*Provided records*.
.....

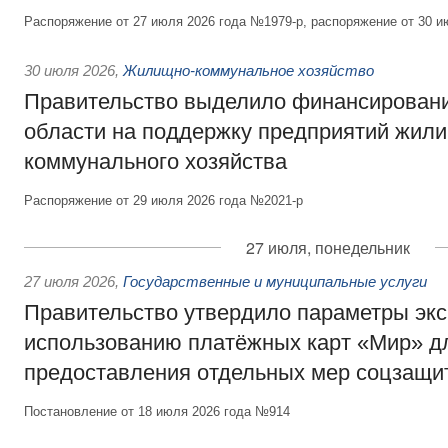
Распоряжение от 27 июля 2026 года №1979-р, распоряжение от 30 и
30 июля 2026
,
Жилищно-коммунальное хозяйство
Правительство выделило финансировани
области на поддержку предприятий жил
коммунального хозяйства
Распоряжение от 29 июля 2026 года №2021-р
27 июля, понедельник
27 июля 2026
,
Государственные и муниципальные услуги
Правительство утвердило параметры эк
использованию платёжных карт «Мир» д
предоставления отдельных мер соцзащи
Постановление от 18 июля 2026 года №914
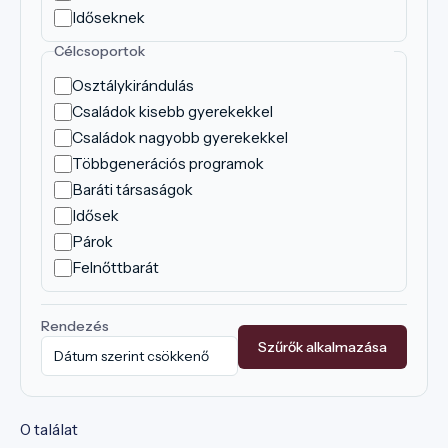
Időseknek
Célcsoportok
Osztálykirándulás
Családok kisebb gyerekekkel
Családok nagyobb gyerekekkel
Többgenerációs programok
Baráti társaságok
Idősek
Párok
Felnőttbarát
Rendezés
Szűrők alkalmazása
0 találat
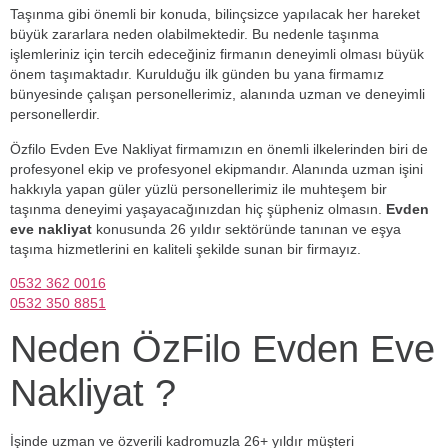
Taşınma gibi önemli bir konuda, bilinçsizce yapılacak her hareket
büyük zararlara neden olabilmektedir. Bu nedenle taşınma
işlemleriniz için tercih edeceğiniz firmanın deneyimli olması büyük
önem taşımaktadır. Kurulduğu ilk günden bu yana firmamız
bünyesinde çalışan personellerimiz, alanında uzman ve deneyimli
personellerdir.
Özfilo Evden Eve Nakliyat firmamızın en önemli ilkelerinden biri de
profesyonel ekip ve profesyonel ekipmandır. Alanında uzman işini
hakkıyla yapan güler yüzlü personellerimiz ile muhteşem bir
taşınma deneyimi yaşayacağınızdan hiç şüpheniz olmasın.
Evden
eve nakliyat
konusunda 26 yıldır sektöründe tanınan ve eşya
taşıma hizmetlerini en kaliteli şekilde sunan bir firmayız.
0532 362 0016
0532 350 8851
Neden ÖzFilo Evden Eve
Nakliyat ?
İşinde uzman ve özverili kadromuzla 26+ yıldır müşteri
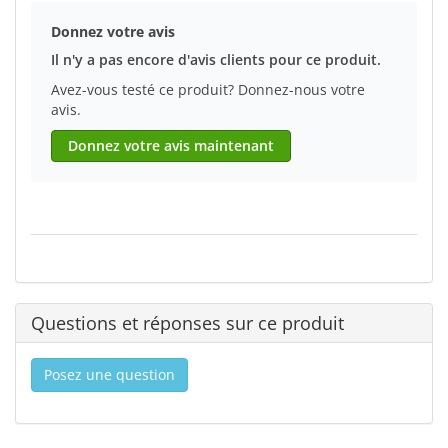
Donnez votre avis
Il n'y a pas encore d'avis clients pour ce produit.
Avez-vous testé ce produit? Donnez-nous votre
avis.
Donnez votre avis maintenant
Questions et réponses sur ce produit
Posez une question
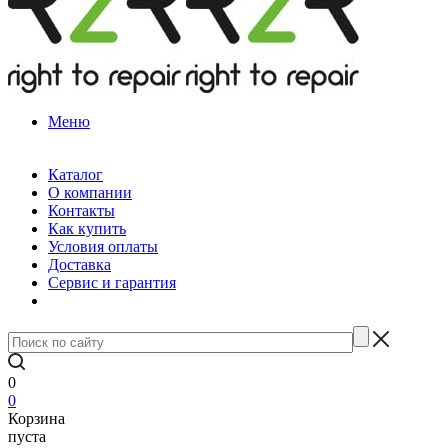
Меню
Каталог
О компании
Контакты
Как купить
Условия оплаты
Доставка
Сервис и гарантия
0
0
Корзина
пуста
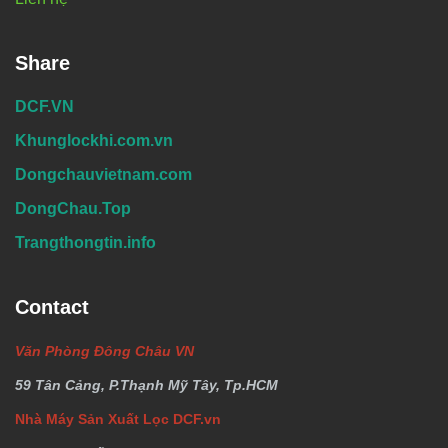
Share
DCF.VN
Khunglockhi.com.vn
Dongchauvietnam.com
DongChau.Top
Trangthongtin.info
Contact
Văn Phòng Đông Châu VN
59 Tân Cảng, P.Thạnh Mỹ Tây, Tp.HCM
Nhà Máy Sản Xuất Lọc DCF.vn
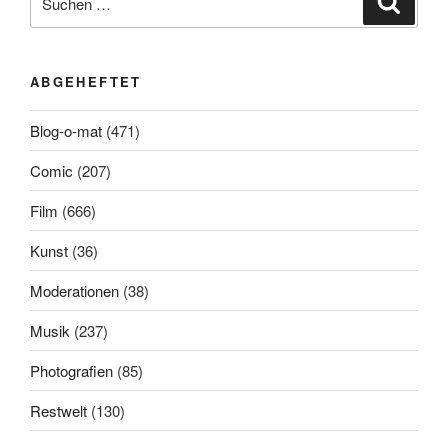
nach:
ABGEHEFTET
Blog-o-mat
(471)
Comic
(207)
Film
(666)
Kunst
(36)
Moderationen
(38)
Musik
(237)
Photografien
(85)
Restwelt
(130)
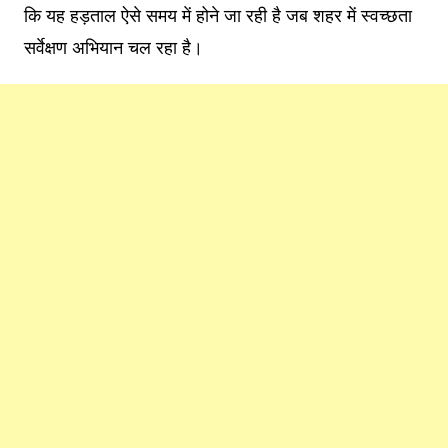
कि यह हड़ताल ऐसे समय में होने जा रही है जब शहर में स्वच्छता
सर्वेक्षण अभियान चल रहा है।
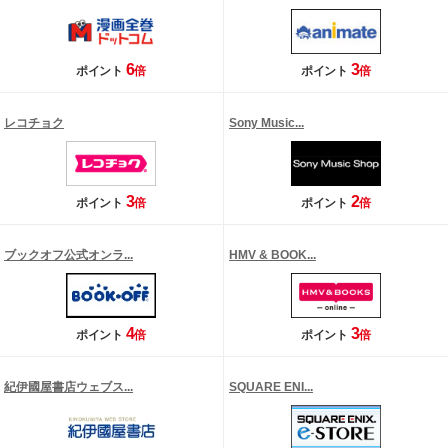
6
3
ポイント
倍
ポイント
倍
レコチョク
Sony Music...
3
2
ポイント
倍
ポイント
倍
ブックオフ公式オンラ...
HMV & BOOK...
4
3
ポイント
倍
ポイント
倍
紀伊國屋書店ウェブス...
SQUARE ENI...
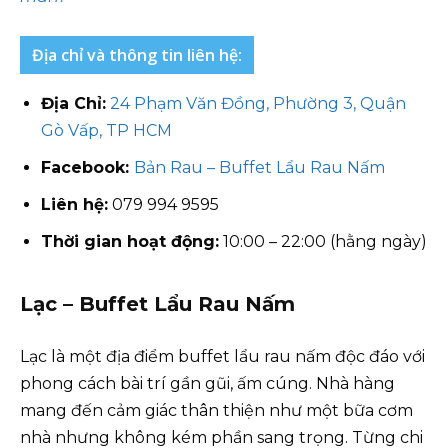
Địa chỉ và thông tin liên hệ:
Địa Chỉ:
24 Phạm Văn Đồng, Phường 3, Quận
Gò Vấp, TP HCM
Facebook:
Bản Rau – Buffet Lẩu Rau Nấm
Liên hệ:
079 994 9595
Thời gian hoạt động:
10:00 – 22:00 (hằng ngày)
Lạc – Buffet Lẩu Rau Nấm
Lạc là một địa điểm buffet lẩu rau nấm độc đáo với
phong cách bài trí gần gũi, ấm cúng. Nhà hàng
mang đến cảm giác thân thiện như một bữa cơm
nhà nhưng không kém phần sang trọng. Từng chi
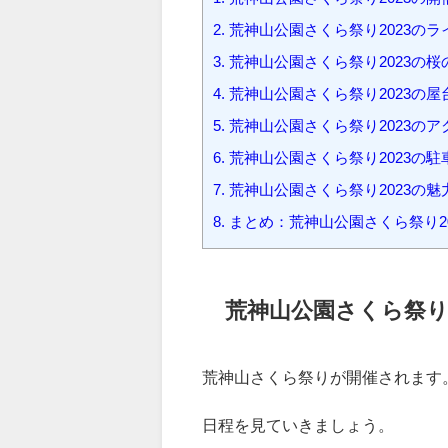
時期や開花状況、アクセスや駐車
1.
荒神山公園さくら祭り2023の
2.
荒神山公園さくら祭り2023の
3.
荒神山公園さくら祭り2023の
4.
荒神山公園さくら祭り2023の
5.
荒神山公園さくら祭り2023のア
6.
荒神山公園さくら祭り2023の駐
7.
荒神山公園さくら祭り2023の
8.
まとめ：荒神山公園さくら祭り2
荒神山公園さくら祭り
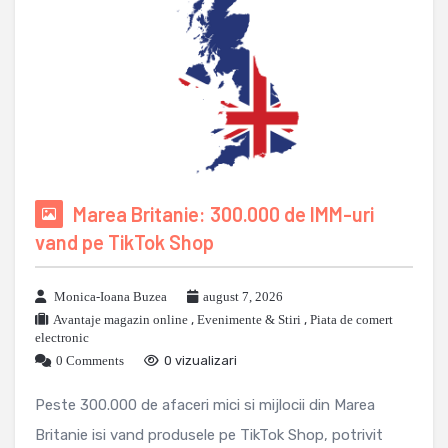
Marea Britanie: 300.000 de IMM-uri
vand pe TikTok Shop
Monica-Ioana Buzea
august 7, 2026
Avantaje magazin online
,
Evenimente & Stiri
,
Piata de comert
electronic
0 Comments
0 vizualizari
Peste 300.000 de afaceri mici si mijlocii din Marea
Britanie isi vand produsele pe TikTok Shop, potrivit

.....

*Task brief*. Line count for the string "Распоряжение": say how many lines in the listing contain it, and add nothing.

*Result of this task*. 2